Explaining basic 3D theory

This article explains all of the basic theory that's useful to know when you are getting started working with 3D.

Coordinate system

3D essentially is all about representations of shapes in a 3D space, with a coordinate system used to calculate their position.

WebGL uses the right-hand coordinate system — the x axis points to the right, the y axis points up, and the z axis points out of the screen, as seen in the above diagram.

Objects

Different types of objects are built using vertices. A Vertex is a point in space having its own 3D position in the coordinate system and usually some additional information that defines it. Every vertex is described by these attributes:

• Position: Identifies it in a 3D space (x, y, z).
• Color: Holds an RGBA value (R, G and B for the red, green, and blue channels, alpha for transparency — all values range from 0.0 to 1.0).
• Normal: A way to describe the direction the vertex is facing.
• Texture: A 2D image that the vertex can use to decorate the surface it is part of instead of a simple color.

You can build geometry using this information — here is an example of a cube:

A face of the given shape is a plane between vertices.

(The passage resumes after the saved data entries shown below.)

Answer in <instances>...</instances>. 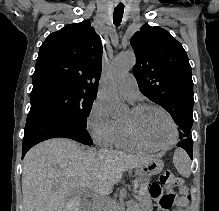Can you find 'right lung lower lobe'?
<instances>
[{"label":"right lung lower lobe","instance_id":"obj_1","mask_svg":"<svg viewBox=\"0 0 219 211\" xmlns=\"http://www.w3.org/2000/svg\"><path fill=\"white\" fill-rule=\"evenodd\" d=\"M57 137L70 138L86 145L93 144L86 125L80 124L52 108L31 107L25 126L22 158L34 145Z\"/></svg>","mask_w":219,"mask_h":211}]
</instances>
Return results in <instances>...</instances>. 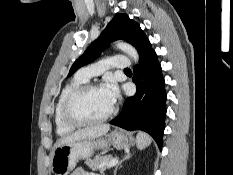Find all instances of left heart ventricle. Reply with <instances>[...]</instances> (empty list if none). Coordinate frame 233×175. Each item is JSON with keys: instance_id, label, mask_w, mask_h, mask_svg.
Instances as JSON below:
<instances>
[{"instance_id": "b2bd125f", "label": "left heart ventricle", "mask_w": 233, "mask_h": 175, "mask_svg": "<svg viewBox=\"0 0 233 175\" xmlns=\"http://www.w3.org/2000/svg\"><path fill=\"white\" fill-rule=\"evenodd\" d=\"M113 105L101 88L92 90L82 96L75 106V112L82 118H99L107 114Z\"/></svg>"}]
</instances>
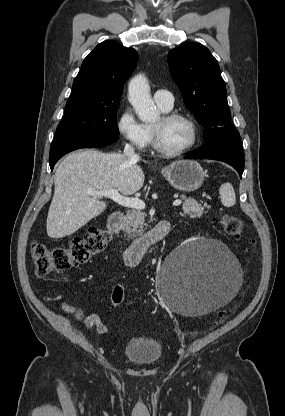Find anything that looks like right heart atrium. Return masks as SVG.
Returning <instances> with one entry per match:
<instances>
[{"label":"right heart atrium","mask_w":285,"mask_h":416,"mask_svg":"<svg viewBox=\"0 0 285 416\" xmlns=\"http://www.w3.org/2000/svg\"><path fill=\"white\" fill-rule=\"evenodd\" d=\"M118 131L123 140L138 150H145L150 144V133L146 125L135 116L131 107L123 108L119 114Z\"/></svg>","instance_id":"right-heart-atrium-1"}]
</instances>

For example, a cube has 8 different vertices (points in space) and 6 different faces, each constructed out of 4 vertices. A normal defines which way the face is directed in. Also, by connecting the points we're creating the edges of the cube. The geometry is built from a vertex and the face, while material is a texture, which uses a color or an image. If we connect the geometry with the material we will get a mesh.

Rendering pipeline

The rendering pipeline is the process by which images are prepared and output onto the screen. The graphics rendering pipeline takes the 3D objects built from primitives described using vertices, applies processing, calculates the fragments and renders them on the 2D screen as pixels.

Terminology used in the diagram above is as follows:

• A Primitive: An input to the pipeline — it's built from vertices and can be a triangle, point or line.
• A Fragment: A 3D projection of a pixel, which has all the same attributes as a pixel.
• A Pixel: A point on the screen arranged in the 2D grid, which holds an RGBA color.

Vertex and fragment processing are programmable — you can write your own shaders that manipulate the output.

Vertex processing

Vertex processing is about combining the information about individual vertices into primitives and setting their coordinates in the 3D space for the viewer to see. It's like taking a photo of the given scenery you have prepared — you have to place the objects first, configure the camera, and then take the shot.

There are four stages to this processing: the first one involves arranging the objects in the world, and is called model transformation. Then there's view transformation which takes care of positioning and setting the orientation of the camera in the 3D space. The camera has three parameters — location, direction, and orientation — which have to be defined for the newly created scene.

Projection transformation (also called perspective transformation) then defines the camera settings. It sets up what can be seen by the camera — the configuration includes field of view, aspect ratio and optional near and far planes. read the Camera paragraph in the Three.js article to learn about those.

The last step is viewport transformation, which involves outputting everything for the next step in the rendering pipeline.

Rasterization

Rasterization converts primitives (which are connected vertices) to a set of fragments.

Those fragments — which are 3D projections of the 2D pixels — are aligned to the pixel grid, so eventually they can be printed out as pixels on a 2D screen display during the output merging stage.

Fragment processing

Fragment processing focuses on textures and lighting — it calculates final colors based on the given parameters.

Textures

Textures are 2D images used in the 3D space to make the objects look better and more realistic. Textures are combined from single texture elements called texels the same way picture elements are combined from pixels. Applying textures onto objects during the fragment processing stage of the rendering pipeline allows us to adjust it by wrapping and filtering it if necessary.

Texture wrapping allows us to repeat the 2D image around the 3D object. Texture filtering is applied when the original resolution or the texture image is different from the displayed fragment — it will be minified or magnified accordingly.

Lighting

The colors we see on the screen is a result of the light source interacting with the surface colors of the object's material. Light might be absorbed or reflected. The standard Phong Lighting Model implemented in WebGL has four basic types of lighting:

• Diffuse: A distant directional light, like the sun.
• Specular: A point of light, just like a light bulb in a room or a flash light.
• Ambient: The constant light applied to everything on the scene.
• Emissive: The light emitted directly by the object.

Output merging

During the output manipulation stage all the fragments of the primitives from the 3D space are transformed into a 2D grid of pixels that are then printed out on the screen display.

During output merging some processing is also applied to ignore information that is not needed — for example the parameters of objects that are outside of the screen or behind other objects, and thus not visible, are not calculated.

Conclusion

Now you know the basic theory behind 3D manipulation. If you want to move on to practice and see some demos in action, follow up with the tutorials below:

• Building up a basic demo with Three.js
• Building up a basic demo with Babylon.js
• Building up a basic demo with PlayCanvas
• Building up a basic demo with A-Frame

Go ahead and create some cool cutting-edge 3D experiments yourself!